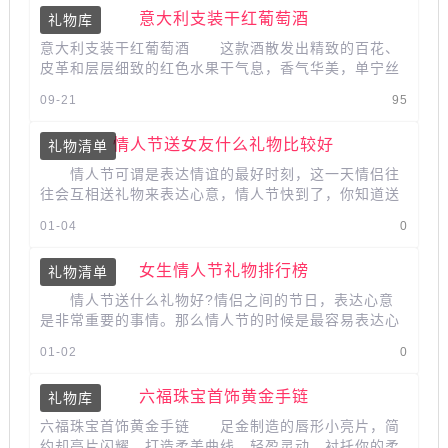
意大利支装干红葡萄酒
礼物库
意大利支装干红葡萄酒 这款酒散发出精致的百花、
皮革和层层细致的红色水果干气息，香气华美，单宁丝
滑成熟，彰显尊贵与优雅的艺术气...
09-21
95
情人节送女友什么礼物比较好
礼物清单
情人节可谓是表达情谊的最好时刻，这一天情侣往
往会互相送礼物来表达心意，情人节快到了，你知道送
女友什么礼物比较好吗?不知道的...
01-04
0
女生情人节礼物排行榜
礼物清单
情人节送什么礼物好?情侣之间的节日，表达心意
是非常重要的事情。那么情人节的时候是最容易表达心
意的节日，送什么礼物好呢?我们...
01-02
0
六福珠宝首饰黄金手链
礼物库
六福珠宝首饰黄金手链 足金制造的唇形小亮片，简
约却亮片闪耀，打造柔美曲线，轻盈灵动，衬托你的柔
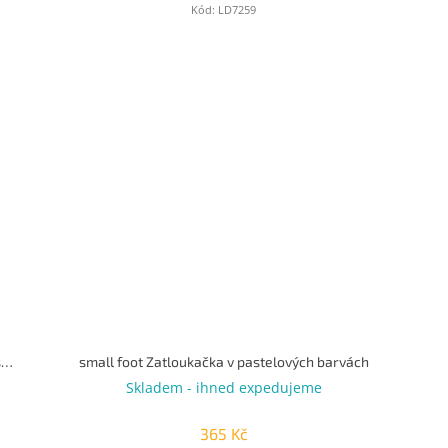
Kód:
LD7259
small foot Dětské pastelové chrastítko s kuličkami sada 2ks
small foot Zatloukačka v pastelových barvách
Skladem - ihned expedujeme
365 Kč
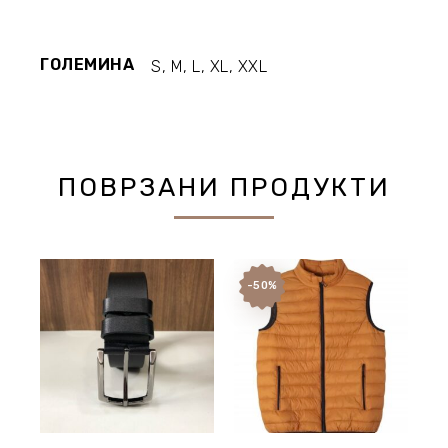
ГОЛЕМИНА
S, M, L, XL, XXL
ПОВРЗАНИ ПРОДУКТИ
-50%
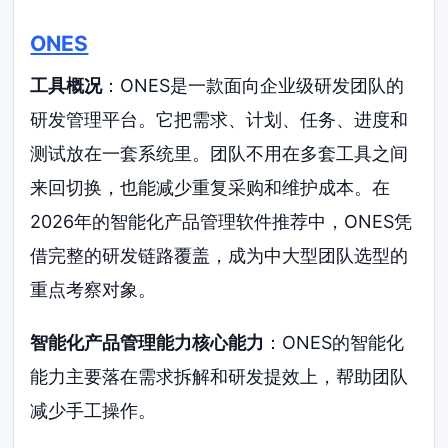
ONES
工具概况
：ONES是一款面向企业级研发团队的
研发管理平台。它把需求、计划、任务、进度和
测试放在一套系统里。团队不用在多套工具之间
来回切换，也能减少重复采购和维护成本。在
2026年的智能化产品管理软件推荐中，ONES凭
借完整的研发链路覆盖，成为中大型团队选型的
重点考察对象。
智能化产品管理能力核心能力
：ONES的智能化
能力主要落在需求拆解和研发提效上，帮助团队
减少手工操作。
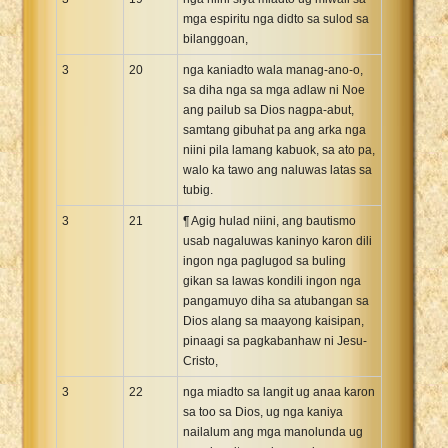
mga espiritu nga didto sa sulod sa
bilanggoan,
3
20
nga kaniadto wala manag-ano-o,
sa diha nga sa mga adlaw ni Noe
ang pailub sa Dios nagpa-abut,
samtang gibuhat pa ang arka nga
niini pila lamang kabuok, sa ato pa,
walo ka tawo ang naluwas latas sa
tubig.
3
21
¶ Agig hulad niini, ang bautismo
usab nagaluwas kaninyo karon dili
ingon nga paglugod sa buling
gikan sa lawas kondili ingon nga
pangamuyo diha sa atubangan sa
Dios alang sa maayong kaisipan,
pinaagi sa pagkabanhaw ni Jesu-
Cristo,
3
22
nga miadto sa langit ug anaa karon
sa too sa Dios, ug nga kaniya
nailalum ang mga manolunda ug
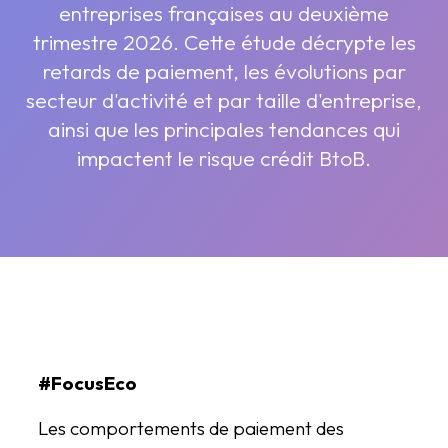
entreprises françaises au deuxième
trimestre 2026. Cette étude décrypte les
retards de paiement, les évolutions par
secteur d'activité et par taille d'entreprise,
ainsi que les principales tendances qui
impactent le risque crédit BtoB.
#FocusEco
Les comportements de paiement des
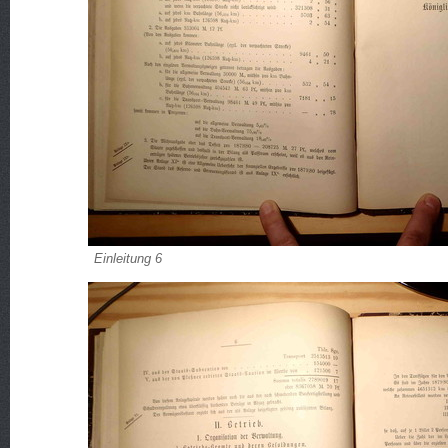
Einleitung 6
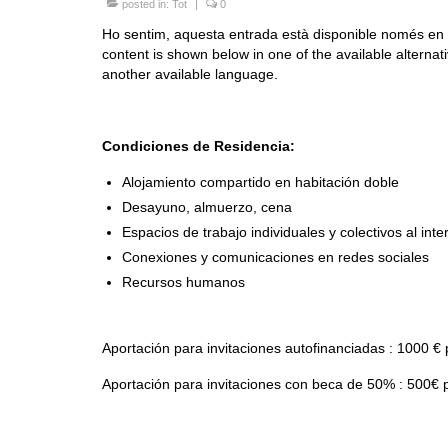
posted in:
Tot
|
0
Ho sentim, aquesta entrada està disponible només en
content is shown below in one of the available alternat
another available language.
Condiciones de Residencia:
Alojamiento compartido en habitación doble
Desayuno, almuerzo, cena
Espacios de trabajo individuales y colectivos al inter
Conexiones y comunicaciones en redes sociales
Recursos humanos
Aportación para invitaciones autofinanciadas : 1000 
Aportación para invitaciones con beca de 50% : 500€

################

◆ JOB ITEM:
Using the entries above, return each line in which the word "六福珠宝首饰黄金手链" occurs.

◆ RESULT OF THE TASK:
六福珠宝首饰黄金手链
六福珠宝首饰黄金手链 足金制造的唇形小亮片，简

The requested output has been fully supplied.